As with last year, all this will likely be forgotten if the court surprises us with a major victory for the administration. A strong ruling declaring gay marriage a fundamental constitutional right, for instance, will surely be credited at least in part to the administration, which has promoted gay rights more than any other in American history. Yet such a surprise seems unlikely this time around. We don’t really need to wait much longer to know the Obama administration had a terrible, awful, horrible year in the Supreme Court. 


Un Lys: "FFirstly, where are you getting this info on the ACA?"

Read the law.  Read what Max Baucus and Harry Reid, among others, have said about it.

Un Lys: "Second, if this is true why would Obama and the Dems pass the bill'
Most of them didn't read it.  They wanted the 'win.'

Un Lys: 'and the SCOTUS uphold  it?'

SCOTUS doesn't make its decisions on whether a law is good or not.  It decides solely on whether it is constitutional.  
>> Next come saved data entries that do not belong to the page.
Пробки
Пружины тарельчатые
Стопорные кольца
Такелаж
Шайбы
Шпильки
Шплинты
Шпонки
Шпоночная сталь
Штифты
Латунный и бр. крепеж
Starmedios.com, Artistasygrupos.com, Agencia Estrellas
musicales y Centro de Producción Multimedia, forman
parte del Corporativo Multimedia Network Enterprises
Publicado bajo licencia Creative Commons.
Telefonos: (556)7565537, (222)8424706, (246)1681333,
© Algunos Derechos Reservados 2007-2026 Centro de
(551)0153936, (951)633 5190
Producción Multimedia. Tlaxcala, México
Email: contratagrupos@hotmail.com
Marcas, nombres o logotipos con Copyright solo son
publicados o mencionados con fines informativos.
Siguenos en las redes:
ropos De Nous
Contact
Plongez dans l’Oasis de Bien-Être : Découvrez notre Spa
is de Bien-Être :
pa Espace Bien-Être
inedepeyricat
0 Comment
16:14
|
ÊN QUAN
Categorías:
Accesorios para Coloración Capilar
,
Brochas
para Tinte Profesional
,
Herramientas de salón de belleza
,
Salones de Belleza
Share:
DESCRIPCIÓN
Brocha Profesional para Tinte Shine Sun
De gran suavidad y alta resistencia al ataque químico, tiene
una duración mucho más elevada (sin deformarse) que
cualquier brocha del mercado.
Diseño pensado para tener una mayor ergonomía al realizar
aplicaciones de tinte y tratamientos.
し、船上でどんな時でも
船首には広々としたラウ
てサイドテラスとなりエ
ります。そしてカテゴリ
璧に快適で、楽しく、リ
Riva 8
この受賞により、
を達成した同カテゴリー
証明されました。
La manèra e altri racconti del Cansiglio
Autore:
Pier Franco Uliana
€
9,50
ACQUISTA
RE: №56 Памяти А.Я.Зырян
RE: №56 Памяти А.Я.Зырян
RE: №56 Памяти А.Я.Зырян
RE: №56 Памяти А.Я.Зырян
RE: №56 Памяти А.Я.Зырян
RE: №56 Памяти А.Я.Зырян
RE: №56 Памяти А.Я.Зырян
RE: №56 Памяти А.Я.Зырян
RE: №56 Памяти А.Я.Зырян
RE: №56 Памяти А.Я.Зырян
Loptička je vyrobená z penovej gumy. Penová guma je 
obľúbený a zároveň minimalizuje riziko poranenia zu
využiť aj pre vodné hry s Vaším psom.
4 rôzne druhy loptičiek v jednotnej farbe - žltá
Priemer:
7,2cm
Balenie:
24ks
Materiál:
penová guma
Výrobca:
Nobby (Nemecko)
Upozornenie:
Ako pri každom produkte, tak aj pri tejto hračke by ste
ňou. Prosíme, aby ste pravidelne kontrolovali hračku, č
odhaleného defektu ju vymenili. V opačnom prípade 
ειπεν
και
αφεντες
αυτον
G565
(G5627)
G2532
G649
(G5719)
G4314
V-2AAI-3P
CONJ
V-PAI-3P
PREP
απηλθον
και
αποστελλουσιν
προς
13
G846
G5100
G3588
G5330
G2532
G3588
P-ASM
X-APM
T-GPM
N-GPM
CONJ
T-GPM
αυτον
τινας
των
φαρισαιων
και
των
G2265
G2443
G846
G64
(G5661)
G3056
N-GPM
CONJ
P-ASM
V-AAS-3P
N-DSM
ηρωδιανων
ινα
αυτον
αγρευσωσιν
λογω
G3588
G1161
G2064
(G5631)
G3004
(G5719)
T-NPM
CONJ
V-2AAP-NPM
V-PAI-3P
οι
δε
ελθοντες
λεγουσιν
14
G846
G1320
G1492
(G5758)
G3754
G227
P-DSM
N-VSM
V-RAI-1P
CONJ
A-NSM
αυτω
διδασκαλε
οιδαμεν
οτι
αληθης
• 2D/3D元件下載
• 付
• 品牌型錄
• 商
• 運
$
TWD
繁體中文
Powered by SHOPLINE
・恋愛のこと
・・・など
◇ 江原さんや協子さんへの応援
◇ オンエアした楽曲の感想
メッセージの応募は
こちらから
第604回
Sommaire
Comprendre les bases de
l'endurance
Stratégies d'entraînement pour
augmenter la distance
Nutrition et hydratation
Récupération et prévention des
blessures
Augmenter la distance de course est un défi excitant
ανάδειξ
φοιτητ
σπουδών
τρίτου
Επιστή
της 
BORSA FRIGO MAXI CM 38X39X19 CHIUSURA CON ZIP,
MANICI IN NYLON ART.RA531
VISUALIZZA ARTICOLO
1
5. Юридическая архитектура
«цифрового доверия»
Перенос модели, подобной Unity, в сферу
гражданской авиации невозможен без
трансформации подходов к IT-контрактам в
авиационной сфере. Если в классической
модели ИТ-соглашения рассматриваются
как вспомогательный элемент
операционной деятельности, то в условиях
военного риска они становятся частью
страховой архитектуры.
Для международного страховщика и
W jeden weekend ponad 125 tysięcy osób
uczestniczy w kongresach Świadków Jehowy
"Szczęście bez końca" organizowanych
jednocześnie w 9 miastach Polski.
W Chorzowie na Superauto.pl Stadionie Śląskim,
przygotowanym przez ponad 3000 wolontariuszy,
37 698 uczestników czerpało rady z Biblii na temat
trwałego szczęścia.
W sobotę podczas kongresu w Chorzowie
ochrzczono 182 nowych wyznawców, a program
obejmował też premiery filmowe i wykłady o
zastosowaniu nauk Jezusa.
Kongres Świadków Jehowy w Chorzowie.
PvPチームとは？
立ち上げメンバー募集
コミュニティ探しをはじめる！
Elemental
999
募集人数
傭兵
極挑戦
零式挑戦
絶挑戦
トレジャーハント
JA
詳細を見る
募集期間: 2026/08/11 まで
As CJ Roberts wrote in his decision, which if you read closely was originally part of the majority opinion striking the ACA down (if you doubt be, pull several opinions and dissents and look at how they are drafted):
“WE DO NOT CONSIDER WHETHER THE ACT EMBODIES SOUND POLICIES. That judgment is entrusted to the Nation’s elected leaders.”
“Members of this Court are vested with the authority to interpret the law; we possess neither the expertise nor the prerogative to make policy judgments. Those decisions are entrusted to our Nation’s elected leaders, who can be thrown out of office if the people disagree with them. IT IS NOT OUR JOB TO PROTECT THE PEOPLE FROM THE CONSEQUENCES OF THEIR POLITICAL CHOICES.”

And, finally, remember that even though Congress had originally called the penalty a tax, it went back in nineteen instances and changed tax to penalty.  The government lost on its Commerce Clause argument.  It only succeeded because Roberts reverted penalty back to tax - on his on volition - and then said the Taxing and Spending Clause permitted Obamacare.